Bitcoin and other digital currencies will get to make their voices heard before a Senate committee hearing November 18 in Washington.
The Senate Committee on Homeland Security and Governmental Affairs called a hearing to learn more about Bitcoin and what it calls “virtual currencies.” Five government agencies will send their representatives to offer perspective.
Representing the digital currency economies will be Patrick Murck, from the Bitcoin Foundation; Jeremy Allaire, CEO of Bitcoin startup Circle; and Jerry Brito, a Bitcoin researcher from George Mason University.
Brito himself makes the case that US regulations are already hamstringing Bitcoin’s growth.
This past spring, FinCEN said that any Bitcoin exchanges that allow customers to exchange BTC for USD have to register with the government and become compliant with money laundering rules.
This is something any financial institution should have to do, FinCEN director Jennifer Shasky Calvery stated in written testimony.
“Any financial institution could be exploited for money laundering purposes,” she wrote. “What is important is for institutions to put controls in place to deal with those money laundering threats.”
Homeland Security’s position is that the government must remain vigilant against criminal organization that could use cryptocurrencies to launder money and move it across borders.
A fair degree of anonymity is also available to Bitcoin users, criminal and law-abiding alike.
But organized crime has thus far been a big part of the Bitcoin narrative.
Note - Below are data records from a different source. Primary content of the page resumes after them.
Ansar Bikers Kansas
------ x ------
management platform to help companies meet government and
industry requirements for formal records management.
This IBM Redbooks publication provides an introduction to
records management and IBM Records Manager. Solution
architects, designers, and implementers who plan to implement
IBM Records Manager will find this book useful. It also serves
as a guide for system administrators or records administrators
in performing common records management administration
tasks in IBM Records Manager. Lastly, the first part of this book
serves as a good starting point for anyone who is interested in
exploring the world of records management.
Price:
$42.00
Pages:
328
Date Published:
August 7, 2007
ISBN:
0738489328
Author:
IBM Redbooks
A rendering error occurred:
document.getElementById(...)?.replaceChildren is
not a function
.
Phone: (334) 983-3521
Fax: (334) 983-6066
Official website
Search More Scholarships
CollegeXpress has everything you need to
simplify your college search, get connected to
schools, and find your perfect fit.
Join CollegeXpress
In August, police arrested Freedom Hosting’s operator. That service provided servers for websites that hosted child pornography, and the FBI called the services “the largest facilitator of child pornography on the planet.”
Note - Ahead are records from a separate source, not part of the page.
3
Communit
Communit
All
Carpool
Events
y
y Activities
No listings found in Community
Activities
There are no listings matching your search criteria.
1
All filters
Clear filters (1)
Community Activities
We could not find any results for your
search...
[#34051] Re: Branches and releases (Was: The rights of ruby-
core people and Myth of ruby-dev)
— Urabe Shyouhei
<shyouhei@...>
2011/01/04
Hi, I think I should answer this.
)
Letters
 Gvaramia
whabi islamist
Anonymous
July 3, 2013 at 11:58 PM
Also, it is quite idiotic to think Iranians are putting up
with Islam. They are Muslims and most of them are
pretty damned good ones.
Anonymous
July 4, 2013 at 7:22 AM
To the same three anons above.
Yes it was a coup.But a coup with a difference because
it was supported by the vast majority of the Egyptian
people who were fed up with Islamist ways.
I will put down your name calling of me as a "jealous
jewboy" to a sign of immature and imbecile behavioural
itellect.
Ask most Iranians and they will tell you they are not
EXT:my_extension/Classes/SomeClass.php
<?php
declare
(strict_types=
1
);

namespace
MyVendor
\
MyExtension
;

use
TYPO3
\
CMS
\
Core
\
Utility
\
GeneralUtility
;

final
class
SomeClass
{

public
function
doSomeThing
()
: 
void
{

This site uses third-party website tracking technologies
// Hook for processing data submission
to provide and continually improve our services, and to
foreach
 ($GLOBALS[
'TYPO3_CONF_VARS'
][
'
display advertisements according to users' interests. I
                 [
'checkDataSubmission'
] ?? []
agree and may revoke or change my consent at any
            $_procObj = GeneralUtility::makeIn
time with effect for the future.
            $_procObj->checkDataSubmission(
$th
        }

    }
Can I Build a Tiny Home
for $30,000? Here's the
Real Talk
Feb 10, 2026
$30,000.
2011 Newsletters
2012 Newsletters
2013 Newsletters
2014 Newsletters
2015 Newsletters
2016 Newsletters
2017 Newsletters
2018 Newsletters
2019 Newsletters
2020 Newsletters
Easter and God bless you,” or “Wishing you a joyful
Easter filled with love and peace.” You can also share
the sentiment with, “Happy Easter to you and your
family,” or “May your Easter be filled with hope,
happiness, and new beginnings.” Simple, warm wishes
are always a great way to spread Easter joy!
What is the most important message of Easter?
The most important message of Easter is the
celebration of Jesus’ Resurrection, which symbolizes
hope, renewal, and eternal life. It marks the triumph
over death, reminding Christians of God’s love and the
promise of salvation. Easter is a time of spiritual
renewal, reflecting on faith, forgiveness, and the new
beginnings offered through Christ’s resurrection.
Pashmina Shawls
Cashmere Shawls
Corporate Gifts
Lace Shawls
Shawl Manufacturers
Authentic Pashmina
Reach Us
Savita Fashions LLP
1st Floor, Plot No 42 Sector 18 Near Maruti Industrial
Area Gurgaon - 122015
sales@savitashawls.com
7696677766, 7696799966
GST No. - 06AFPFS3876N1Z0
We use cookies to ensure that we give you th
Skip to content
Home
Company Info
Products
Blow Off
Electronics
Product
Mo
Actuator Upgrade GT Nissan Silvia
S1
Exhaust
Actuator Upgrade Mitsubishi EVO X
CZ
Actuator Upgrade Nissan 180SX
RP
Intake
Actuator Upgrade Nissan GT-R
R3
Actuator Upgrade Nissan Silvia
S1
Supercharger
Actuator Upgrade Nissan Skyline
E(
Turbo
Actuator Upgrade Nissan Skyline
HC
From the position of law enforcement, the anonymity provided by digital currencies is at issue, not the currency itself.
In prepared testimony, Ernie Allen, of the International Centre for Missing & Exploited Children, conceded that digital currency allows for much more liquidity and convenience, and this could be a real boon to those who do not have access to banks or credit cards.
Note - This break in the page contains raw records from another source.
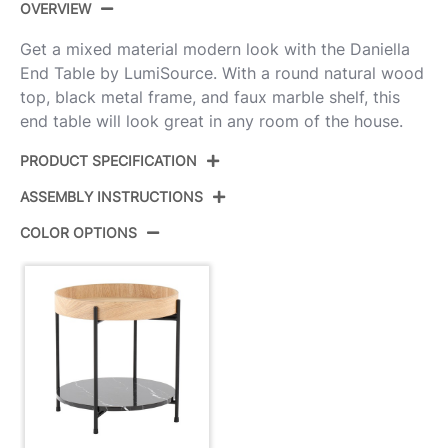
OVERVIEW
Get a mixed material modern look with the Daniella
End Table by LumiSource. With a round natural wood
top, black metal frame, and faux marble shelf, this
end table will look great in any room of the house.
PRODUCT SPECIFICATION
ASSEMBLY INSTRUCTIONS
Product ID:
TE-DNLA BKNABK
COLOR OPTIONS
Black Metal,Natural Wood,Black
Color:
View Assembly Instructions
Marble
Overall
18''
Length
Overall
18''
Width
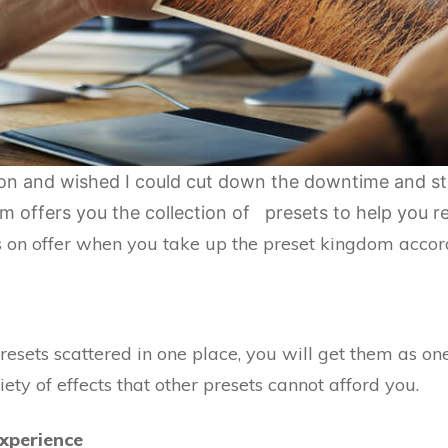
sion and wished I could cut down the downtime and st
 offers you the collection of presets to help you re
 on offer when you take up the preset kingdom accord
esets scattered in one place, you will get them as one 
ty of effects that other presets cannot afford you.
xperience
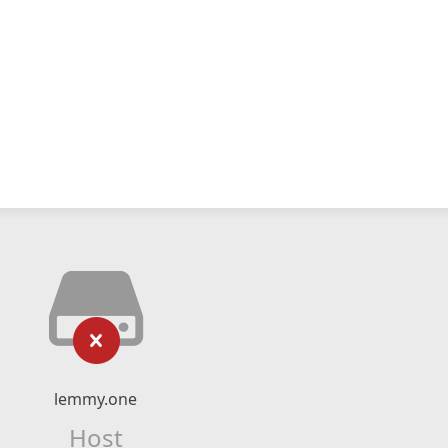
lemmy.one
Host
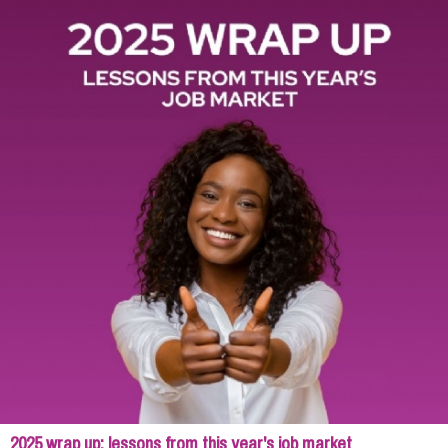
2025 wrap up: lessons from this year's job market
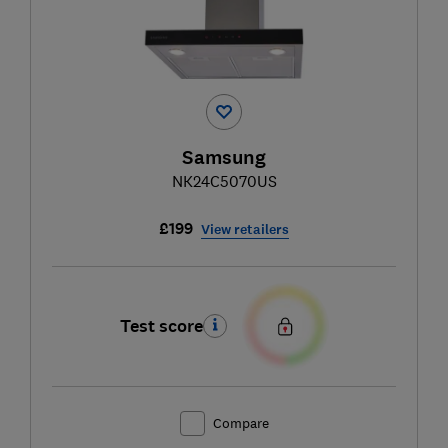
Samsung
NK24C5070US
£199
View retailers
Test score
Compare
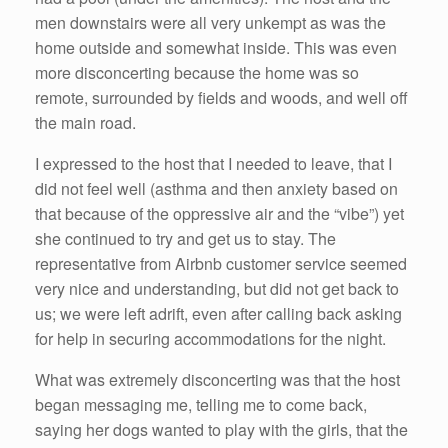
men downstairs were all very unkempt as was the
home outside and somewhat inside. This was even
more disconcerting because the home was so
remote, surrounded by fields and woods, and well off
the main road.
I expressed to the host that I needed to leave, that I
did not feel well (asthma and then anxiety based on
that because of the oppressive air and the “vibe”) yet
she continued to try and get us to stay. The
representative from Airbnb customer service seemed
very nice and understanding, but did not get back to
us; we were left adrift, even after calling back asking
for help in securing accommodations for the night.
What was extremely disconcerting was that the host
began messaging me, telling me to come back,
saying her dogs wanted to play with the girls, that the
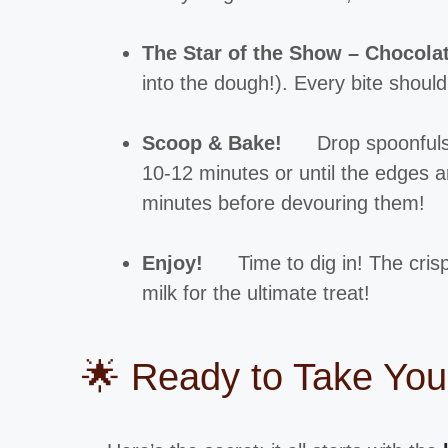
The Star of the Show – Chocola
into the dough!). Every bite shou
Scoop & Bake!
Drop spoonfuls
10-12 minutes or until the edges ar
minutes before devouring them!
Enjoy!
Time to dig in! The cris
milk for the ultimate treat!
🌟 Ready to Take You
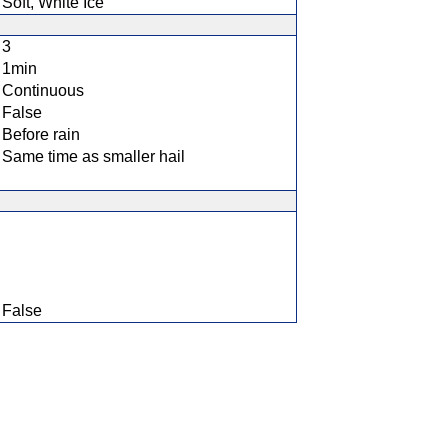
Soft, White Ice
3
1min
Continuous
False
Before rain
Same time as smaller hail
False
But anonymity makes these currencies a double-edged sword.
“The attractiveness of Tor and Bitcoin for child pornography is based upon a perception of anonymity,” he wrote. “If the perception of anonymity diminishes, we believe the criminal use will diminish with it.”
Bitcoin meanwhile has been making record gains this month amid media and government curiosity. The cycle of surging value and surging interest only seems likely to continue.